_ABOUT THIS TASK:_ Starting with the first line, output the data exactly, through to the last line.
━━━━━ EXCERPTED RECORDS
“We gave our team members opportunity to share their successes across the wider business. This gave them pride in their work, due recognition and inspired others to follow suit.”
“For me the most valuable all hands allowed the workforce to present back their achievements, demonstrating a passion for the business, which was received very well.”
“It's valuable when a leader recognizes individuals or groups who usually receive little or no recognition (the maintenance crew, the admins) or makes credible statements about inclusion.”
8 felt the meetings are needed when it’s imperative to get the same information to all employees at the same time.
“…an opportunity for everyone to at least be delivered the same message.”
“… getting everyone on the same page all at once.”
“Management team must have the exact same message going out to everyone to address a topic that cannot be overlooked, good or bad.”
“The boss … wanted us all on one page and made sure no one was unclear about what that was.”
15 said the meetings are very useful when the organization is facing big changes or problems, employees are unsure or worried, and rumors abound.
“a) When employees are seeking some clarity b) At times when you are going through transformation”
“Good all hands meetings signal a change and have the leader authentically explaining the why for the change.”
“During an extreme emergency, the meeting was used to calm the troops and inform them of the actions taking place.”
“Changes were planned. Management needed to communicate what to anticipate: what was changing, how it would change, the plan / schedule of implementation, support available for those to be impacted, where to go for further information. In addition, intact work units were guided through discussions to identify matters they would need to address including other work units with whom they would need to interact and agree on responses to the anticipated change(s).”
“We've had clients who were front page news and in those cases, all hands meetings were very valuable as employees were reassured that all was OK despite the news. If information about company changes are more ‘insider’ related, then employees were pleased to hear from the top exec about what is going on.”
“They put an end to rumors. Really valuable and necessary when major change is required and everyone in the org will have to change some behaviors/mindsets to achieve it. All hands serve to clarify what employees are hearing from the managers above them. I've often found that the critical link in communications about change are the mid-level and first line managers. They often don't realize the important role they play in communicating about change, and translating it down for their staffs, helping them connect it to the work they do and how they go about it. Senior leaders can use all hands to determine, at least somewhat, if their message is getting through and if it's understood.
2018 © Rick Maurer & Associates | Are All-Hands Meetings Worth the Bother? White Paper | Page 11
━━━━━━━━━━
_TASK SOLUTION:_
“We gave our team members opportunity to share their successes across the wider business. This gave them pride in their work, due recognition and inspired others to follow suit.”
“For me the most valuable all hands allowed the workforce to present back their achievements, demonstrating a passion for the business, which was received very well.”
“It's valuable when a leader recognizes individuals or groups who usually receive little or no recognition (the maintenance crew, the admins) or makes credible statements about inclusion.”
8 felt the meetings are needed when it’s imperative to get the same information to all employees at the same time.
“…an opportunity for everyone to at least be delivered the same message.”
“… getting everyone on the same page all at once.”
“Management team must have the exact same message going out to everyone to address a topic that cannot be overlooked, good or bad.”
“The boss … wanted us all on one page and made sure no one was unclear about what that was.”
15 said the meetings are very useful when the organization is facing big changes or problems, employees are unsure or worried, and rumors abound.
“a) When employees are seeking some clarity b) At times when you are going through transformation”
“Good all hands meetings signal a change and have the leader authentically explaining the why for the change.”
“During an extreme emergency, the meeting was used to calm the troops and inform them of the actions taking place.”
“Changes were planned. Management needed to communicate what to anticipate: what was changing, how it would change, the plan / schedule of implementation, support available for those to be impacted, where to go for further information. In addition, intact work units were guided through discussions to identify matters they would need to address including other work units with whom they would need to interact and agree on responses to the anticipated change(s).”
“We've had clients who were front page news and in those cases, all hands meetings were very valuable as employees were reassured that all was OK despite the news. If information about company changes are more ‘insider’ related, then employees were pleased to hear from the top exec about what is going on.”
“They put an end to rumors. Really valuable and necessary when major change is required and everyone in the org will have to change some behaviors/mindsets to achieve it. All hands serve to clarify what employees are hearing from the managers above them. I've often found that the critical link in communications about change are the mid-level and first line managers. They often don't realize the important role they play in communicating about change, and translating it down for their staffs, helping them connect it to the work they do and how they go about it. Senior leaders can use all hands to determine, at least somewhat, if their message is getting through and if it's understood.
2018 © Rick Maurer & Associates | Are All-Hands Meetings Worth the Bother? White Paper | Page 11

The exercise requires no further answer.